Fleisch wird wieder Luxus:

Dies prophezeit Sven Gábor Jánszky. Der Zukunftsforscher prognostiziert für die Zukunft einen sinkenden Fleischverzehr mit dem Trend zum teureren Premiumfleisch. „In der Ernährung wird sich in den nächsten zehn Jahren so viel verändern wie in den letzten Hundert Jahren. Im Bereich Fleisch, Wurst, Geflügel prognostizieren wir, dass bis zum Jahr 2040 zwischen 60 und 75 % des kompletten Fleischs aus alternativen Proteinen bestehen“, so der Forscher. Das können Proteine aus Pflanzen sein oder auch aus Cultured Meat. Der größere Teil, nämlich 35 bis 40 %, wird dabei Cultured Meat sein.

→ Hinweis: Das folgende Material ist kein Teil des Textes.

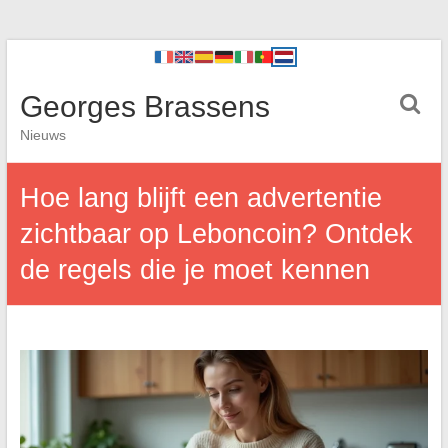
Georges Brassens
Nieuws
Hoe lang blijft een advertentie
zichtbaar op Leboncoin? Ontdek
de regels die je moet kennen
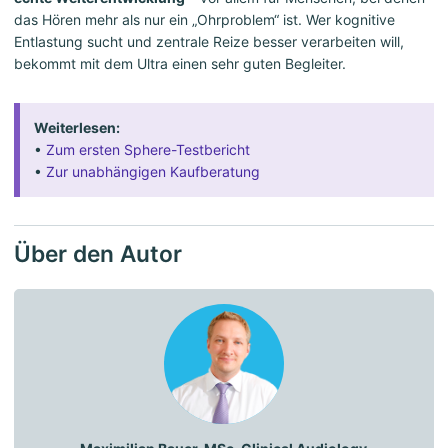
das Hören mehr als nur ein „Ohrproblem“ ist. Wer kognitive
Entlastung sucht und zentrale Reize besser verarbeiten will,
bekommt mit dem Ultra einen sehr guten Begleiter.
Weiterlesen:
•
Zum ersten Sphere-Testbericht
•
Zur unabhängigen Kaufberatung
Über den Autor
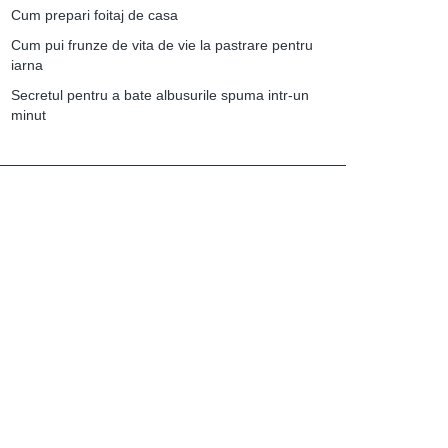
Cum prepari foitaj de casa
Cum pui frunze de vita de vie la pastrare pentru
iarna
Secretul pentru a bate albusurile spuma intr-un
minut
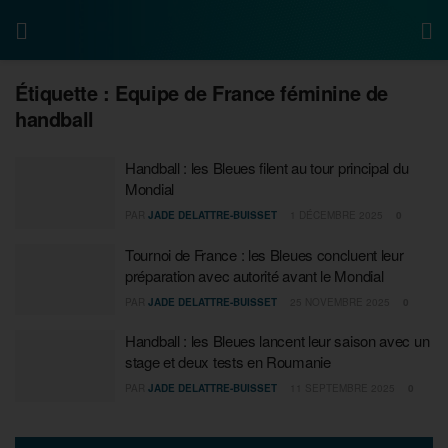
Étiquette :
Equipe de France féminine de
handball
Handball : les Bleues filent au tour principal du
Mondial
PAR
JADE DELATTRE-BUISSET
1 DÉCEMBRE 2025
0
Tournoi de France : les Bleues concluent leur
préparation avec autorité avant le Mondial
PAR
JADE DELATTRE-BUISSET
25 NOVEMBRE 2025
0
Handball : les Bleues lancent leur saison avec un
stage et deux tests en Roumanie
PAR
JADE DELATTRE-BUISSET
11 SEPTEMBRE 2025
0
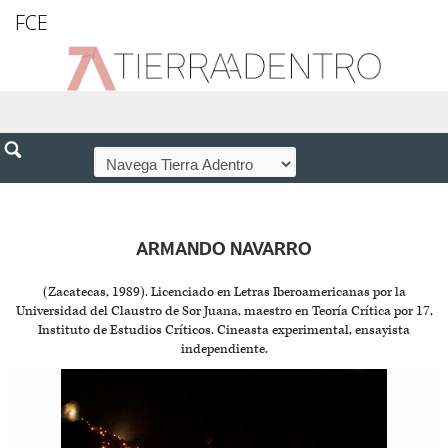
FCE
ARMANDO NAVARRO
(Zacatecas, 1989). Licenciado en Letras Iberoamericanas por la
Universidad del Claustro de Sor Juana, maestro en Teoría Crítica por 17,
Instituto de Estudios Críticos. Cineasta experimental, ensayista
independiente.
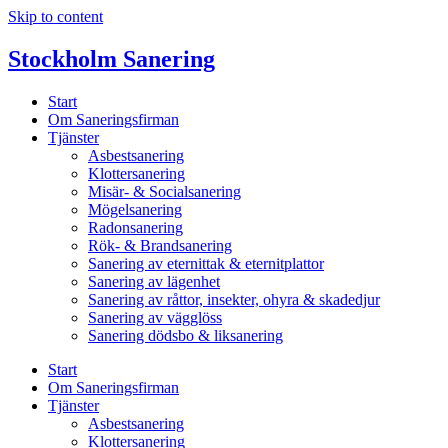
Skip to content
Stockholm Sanering
Start
Om Saneringsfirman
Tjänster
Asbestsanering
Klottersanering
Misär- & Socialsanering
Mögelsanering
Radonsanering
Rök- & Brandsanering
Sanering av eternittak & eternitplattor
Sanering av lägenhet
Sanering av råttor, insekter, ohyra & skadedjur
Sanering av vägglöss
Sanering dödsbo & liksanering
Start
Om Saneringsfirman
Tjänster
Asbestsanering
Klottersanering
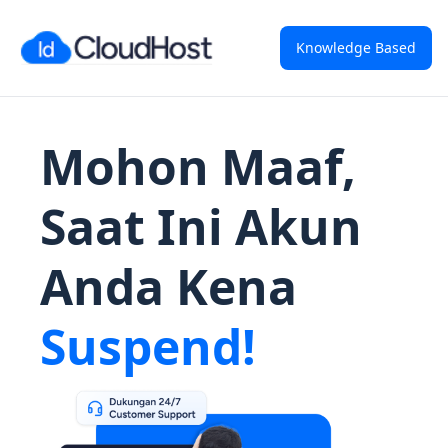
Knowledge Based
Mohon Maaf,
Saat Ini Akun
Anda Kena
Suspend!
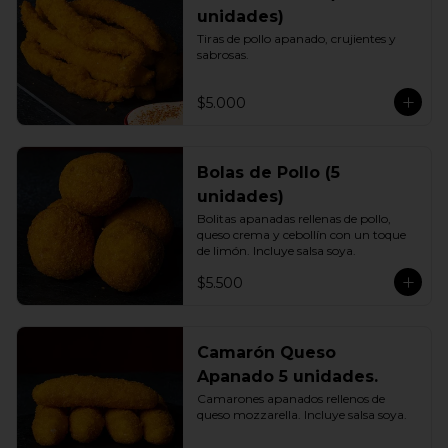
unidades)
Tiras de pollo apanado, crujientes y 
sabrosas.
$5.000
Bolas de Pollo (5
unidades)
Bolitas apanadas rellenas de pollo, 
queso crema y cebollín con un toque 
de limón. Incluye salsa soya.
$5.500
Camarón Queso
Apanado 5 unidades.
Camarones apanados rellenos de 
queso mozzarella. Incluye salsa soya.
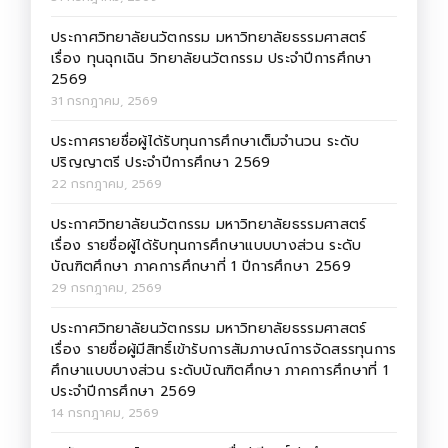
ประกาศวิทยาลัยนวัตกรรม มหาวิทยาลัยธรรมศาสตร์
เรื่อง ทุนฉุกเฉิน วิทยาลัยนวัตกรรม ประจำปีการศึกษา
2569
31 กรกฎาคม, 2569
ประกาศรายชื่อผู้ได้รับทุนการศึกษาเต็มจำนวน ระดับ
ปริญญาตรี ประจำปีการศึกษา 2569
22 กรกฎาคม, 2569
ประกาศวิทยาลัยนวัตกรรม มหาวิทยาลัยธรรมศาสตร์
เรื่อง รายชื่อผู้ได้รับทุนการศึกษาแบบบางส่วน ระดับ
บัณฑิตศึกษา ภาคการศึกษาที่ 1 ปีการศึกษา 2569
29 กรกฎาคม, 2569
ประกาศวิทยาลัยนวัตกรรม มหาวิทยาลัยธรรมศาสตร์
เรื่อง รายชื่อผู้มีสิทธิ์เข้ารับการสัมภาษณ์การจัดสรรทุนการ
ศึกษาแบบบางส่วน ระดับบัณฑิตศึกษา ภาคการศึกษาที่ 1
ประจำปีการศึกษา 2569
14 กรกฎาคม, 2569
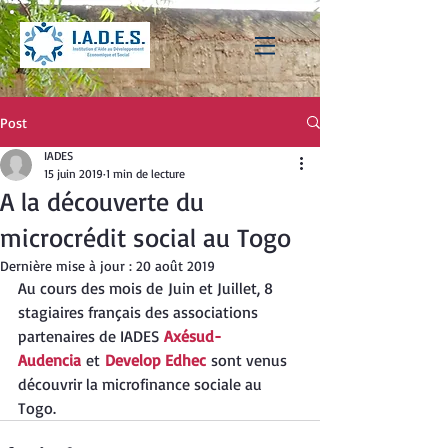
Post
IADES
15 juin 2019
1 min de lecture
A la découverte du
microcrédit social au Togo
Dernière mise à jour :
20 août 2019
Au cours des mois de Juin et Juillet, 8 
stagiaires français des associations 
partenaires de IADES 
Axésud-
Audencia
 et 
Develop Edhec
 sont venus 
découvrir la microfinance sociale au 
Togo.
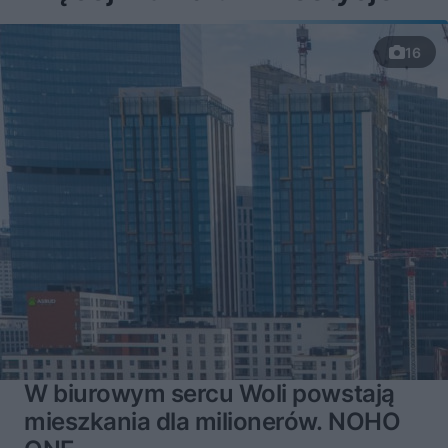
a
u
o
s
d
u
Â
16
W biurowym sercu Woli powstają
mieszkania dla milionerów. NOHO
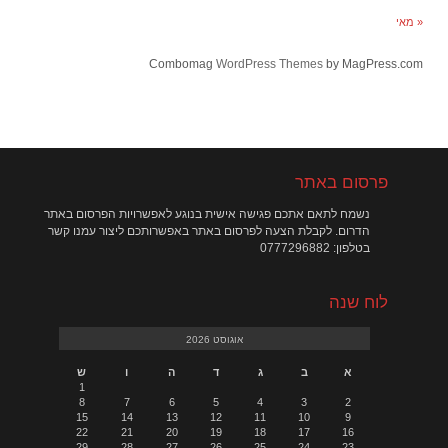
« מאי
Combomag
WordPress Themes
by MagPress.com
פרסום באתר
נשמח לתאם אתכם פגישה אישית בנוגע לאפשרויות הפרסום באתר
הדרום. לקבלת הצעה לפרסום באתר באפשרותכם ליצור עמנו קשר
בטלפון: 0777296882
לוח שנה
אוגוסט 2026
א
ב
ג
ד
ה
ו
ש
1
8
7
6
5
4
3
2
15
14
13
12
11
10
9
22
21
20
19
18
17
16
29
28
27
26
25
24
23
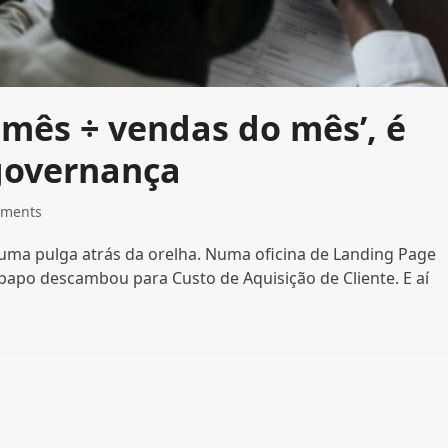
 mês ÷ vendas do mês’, é
governança
mments
m uma pulga atrás da orelha. Numa oficina de Landing Page
papo descambou para Custo de Aquisição de Cliente. E aí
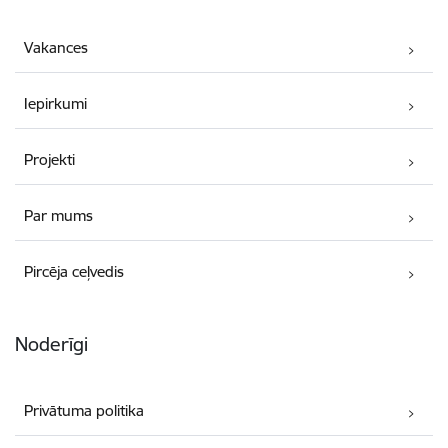
Vakances
Iepirkumi
Projekti
Par mums
Pircēja ceļvedis
Noderīgi
Privātuma politika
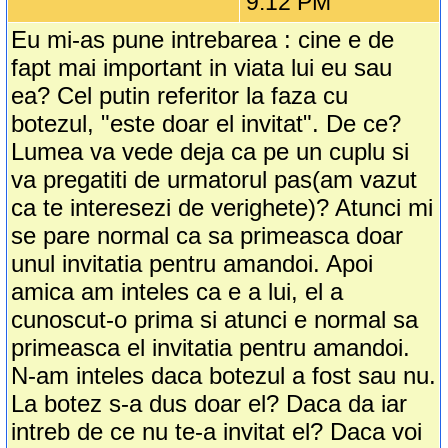
9:12 PM
Eu mi-as pune intrebarea : cine e de
fapt mai important in viata lui eu sau
ea? Cel putin referitor la faza cu
botezul, "este doar el invitat". De ce?
Lumea va vede deja ca pe un cuplu si
va pregatiti de urmatorul pas(am vazut
ca te interesezi de verighete)? Atunci mi
se pare normal ca sa primeasca doar
unul invitatia pentru amandoi. Apoi
amica am inteles ca e a lui, el a
cunoscut-o prima si atunci e normal sa
primeasca el invitatia pentru amandoi.
N-am inteles daca botezul a fost sau nu.
La botez s-a dus doar el? Daca da iar
intreb de ce nu te-a invitat el? Daca voi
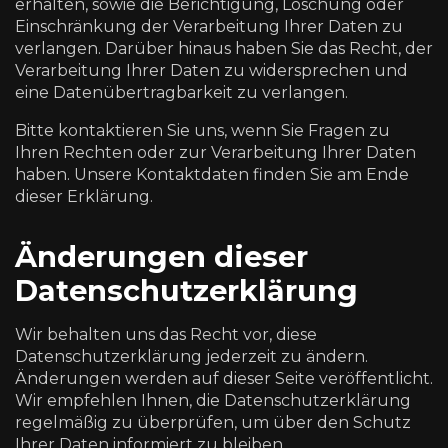
erhalten, sowie die Berichtigung, Löschung oder
Einschränkung der Verarbeitung Ihrer Daten zu
verlangen. Darüber hinaus haben Sie das Recht, der
Verarbeitung Ihrer Daten zu widersprechen und
eine Datenübertragbarkeit zu verlangen.
Bitte kontaktieren Sie uns, wenn Sie Fragen zu
Ihren Rechten oder zur Verarbeitung Ihrer Daten
haben. Unsere Kontaktdaten finden Sie am Ende
dieser Erklärung.
Änderungen dieser
Datenschutzerklärung
Wir behalten uns das Recht vor, diese
Datenschutzerklärung jederzeit zu ändern.
Änderungen werden auf dieser Seite veröffentlicht.
Wir empfehlen Ihnen, die Datenschutzerklärung
regelmäßig zu überprüfen, um über den Schutz
Ihrer Daten informiert zu bleiben.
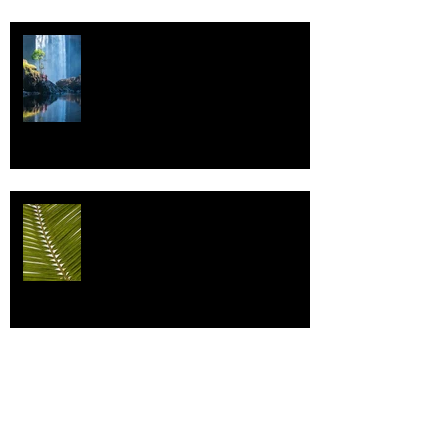
Vettä
Individualismi
Archive
elokuu 2026
(1)
1 päivitys
heinäkuu 2026
(3)
3 päivitystä
toukokuu 2026
(2)
2 päivitystä
huhtikuu 2026
(7)
7 päivitystä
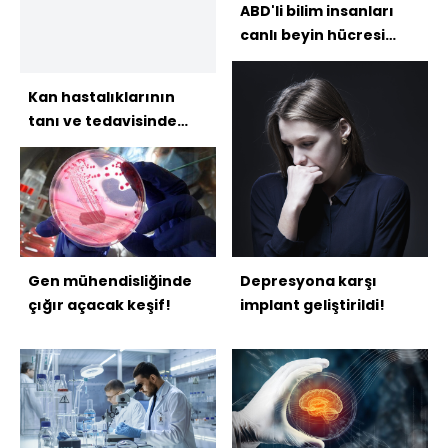
ABD'li bilim insanları
canlı beyin hücresi
modeli oluşturdu
Kan hastalıklarının
tanı ve tedavisinde
yapay zeka
kullanılacak!
Gen mühendisliğinde
Depresyona karşı
çığır açacak keşif!
implant geliştirildi!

Aber die Hersteller müssen mehr auf Transparenz und Qualität achten und sollten pflanzlichen Alternativen oder Trends wie In-vitro-Fleisch gegenüber offen sein. - Sven Gábor Jánszky

Aus Sicht des Forschers setzt dies die bisherigen Hersteller enorm unter Druck. Andererseits gebe es ein großes Potenzial für neue Projekte, Produkte und Technologien, so Jánszky. Der Zukunftsforscher rechnet aber nicht damit, dass Fleisch von den Speiseplänen unserer Gesellschaft verschwinden wird. „Aber die Hersteller müssen mehr auf Transparenz und Qualität achten und sollten pflanzlichen Alternativen oder Trends wie In-vitro-Fleisch gegenüber offen sein.“

Der Forscher ist sich sicher, dass das Essen der Zukunft so aussieht und schmeckt wie heute. „Wir essen Schnitzel, Gulasch und geschnittene Wurst. Nur zwei Drittel des Volumens werden auf eine andere Weise hergestellt.“

Er rechnet auch damit, dass das konventionelle Fleisch im Preis steigen wird. „Es wird zu einem Premiumprodukt werden. Es wird aber in ein paar Jahren im ethischen Wert sinken, da ein Großteil der Bevölkerung der Ansicht sein wird, dass für Fleisch kein Tier mehr sterben muss.“ Er ergänzt: „Massentierhaltung, also die Art und Weise, wie heute ein Großteil des Fleisches entsteht, wird dann geächtet sein. Billiges Fleisch wird es dann nur aus den Fleischalternativen geben. Das Fleisch, das aus der Tierhaltung produziert wird, wird teurer werden.“

Das Ernährungsverhalten hat sich geändert

Bei uns hat sich etwas geändert, und das hat Auswirkungen auf viele Branchen, sagt der Publizist und Berater Hendrik Haase. Ein Beispiel. Die Ernährung sei in der Generation Y ein fester Teil der Identität geworden, mehr als Musik oder Autos, so Haase. Und mit dem Fokus auf den Teller steigt das politische Bewusstsein für das, was darauf liegt. Es gibt Umfragen in dieser Generation, deren Misstrauen gegenüber der Lebensmittelindustrie doppelt so hoch sei wie in den vorhergehenden Generationen. „Die jungen Leute haben Fragen“, sagt Haase.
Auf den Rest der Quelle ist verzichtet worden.